Willson and McKee met in 1989-1990 in Arizona. Willson said he had played different kinds of music – folk, country.
“Kim had always played Celtic music in different levels from way back,” Willson said.
“I’ve pretty much been a musician my whole life,” McKee said.
When they first started, the two had an agent who suggested they could perform music at a deeper level – by doing educational workshops. That agent happened to be Peg Furshong, who lives in the Granite Falls area. Back then, she was in Montana, Willson said.
“She just helped us out over the years getting our act together,” Willson said.
The two sing, along with playing a variety of instruments, the Celtic harp, accordion, mountain dulcimer, Irish bouzouki, bagpipes, bodhran and guitars.
“We’ve been traveling and doing this for 20-whatever years,” Willson said. “We do a lot of educational work, school residencies, even up to college level.”
“We never had any idea of doing it professionally,” McKee said. “It’s an interesting lifestyle, you have to make sacrifices.”
“It’s definitely a labor of love, that’s for sure,” McKee added.
The duo performs traditional Irish, Scottish and original acoustic music. Sometimes they will combine their roots with their Celtic heritage, Willson said.
“We call it a Rocky Mountain Celtic,” Willson said.
The two have toured Scotland and Ireland, but they mostly perform in the western part of the United States.
McKee said that their concerts are not just them playing music to a group of listeners.

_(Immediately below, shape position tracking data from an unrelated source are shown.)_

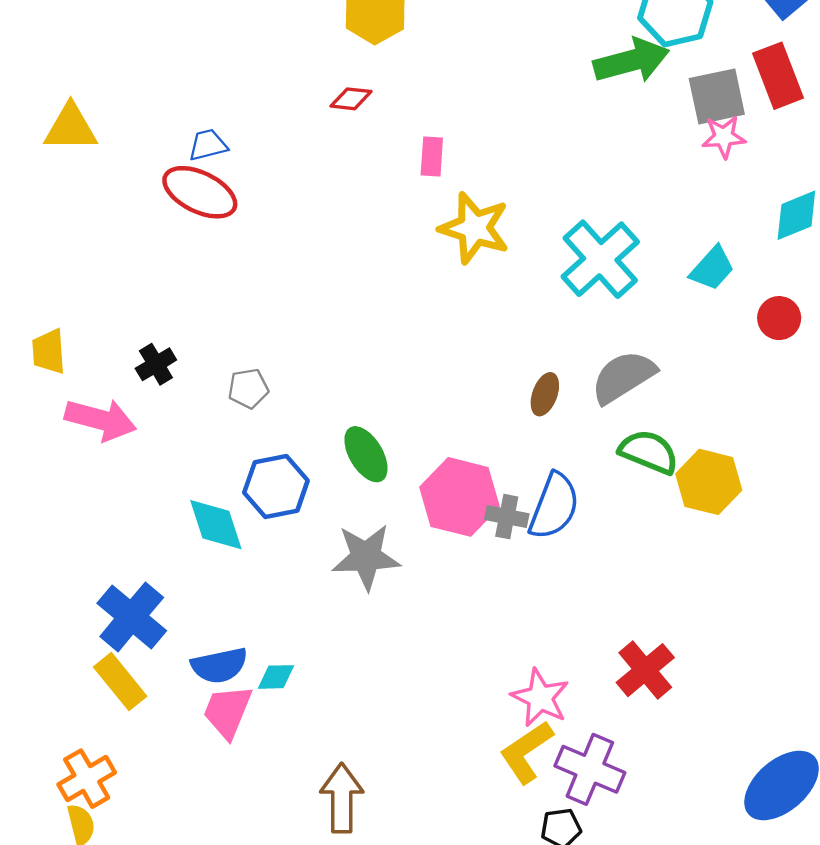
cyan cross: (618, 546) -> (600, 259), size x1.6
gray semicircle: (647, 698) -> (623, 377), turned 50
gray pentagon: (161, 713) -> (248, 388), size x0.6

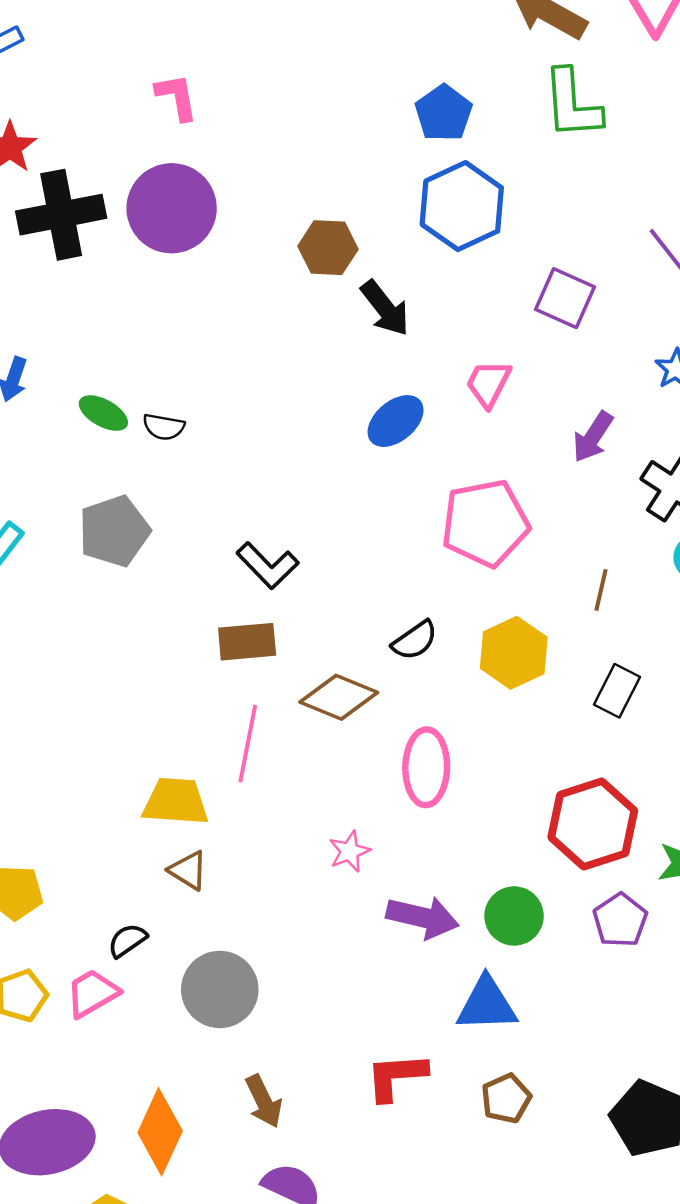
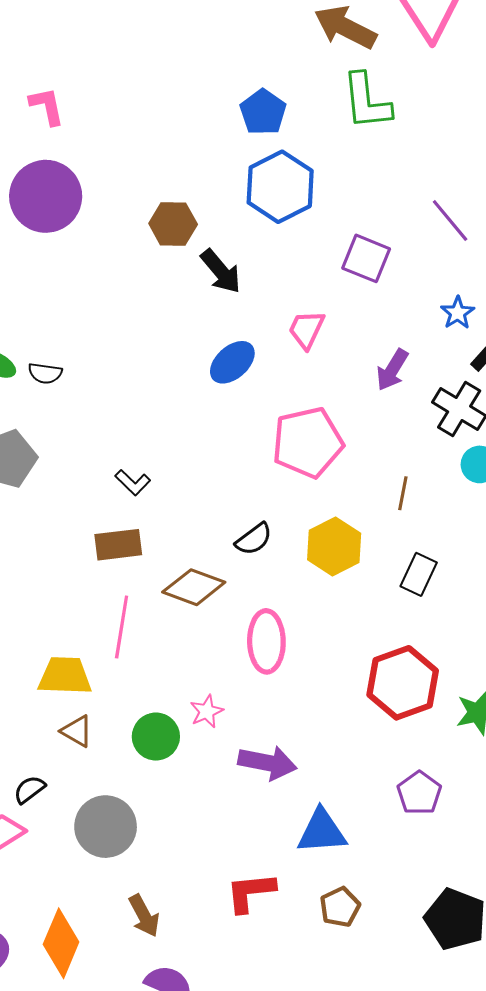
black L-shape: (268, 565) -> (133, 482), size x0.7
green circle: (514, 916) -> (156, 737), moved
purple pentagon: (620, 920) -> (419, 793), moved

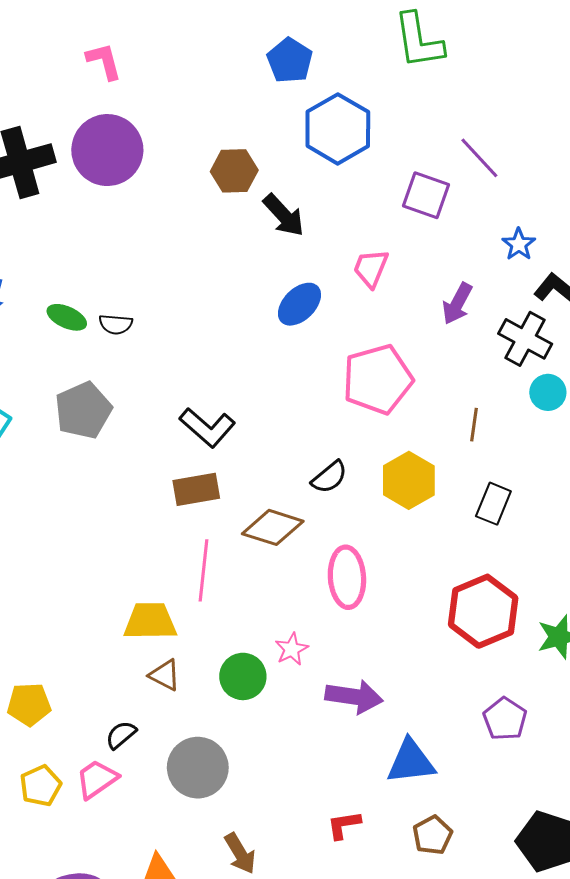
blue pentagon: (263, 112) -> (290, 61), moved
purple line: (450, 220) -> (479, 158), moved
black L-shape: (133, 482) -> (207, 427), size x1.6
red L-shape: (250, 892) -> (344, 825), size x0.7

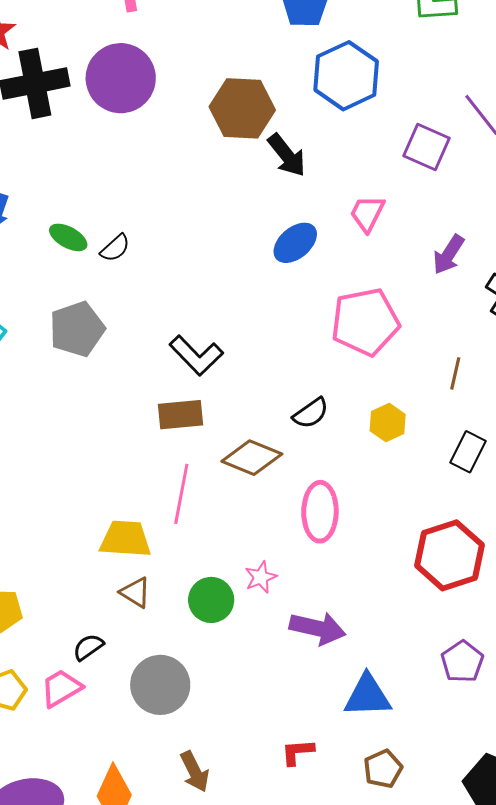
brown hexagon: (234, 171) -> (242, 108), size x1.4
black semicircle: (116, 324) -> (115, 248), turned -52
yellow hexagon: (409, 480) -> (388, 423), size x0.7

“I set it up in such a way that the whole concert is storytelling,” McKee said. She said she’ll talk about where the song is from, the landscape, the history. “I make sure when I start a song, people are ready for it.”
“We really appreciate hearing them (audience members) sigh, hearing them laugh,” McKee added.
“We tell a lot of stories about what we’re doing,” Willson said.
McKee said her songwriting stems from listening to history, especially about somewhere she’s been.
“Most of the songs I’ve written have to do with place,” McKee said.
The two also do dance workshops, teaching Ceili dance. They will be artists in residency at YME from Jan. 27-Feb.1 and will conduct a Ceili dance workshop from 6-7:30 p.m. Tuesday in the high school auditorium.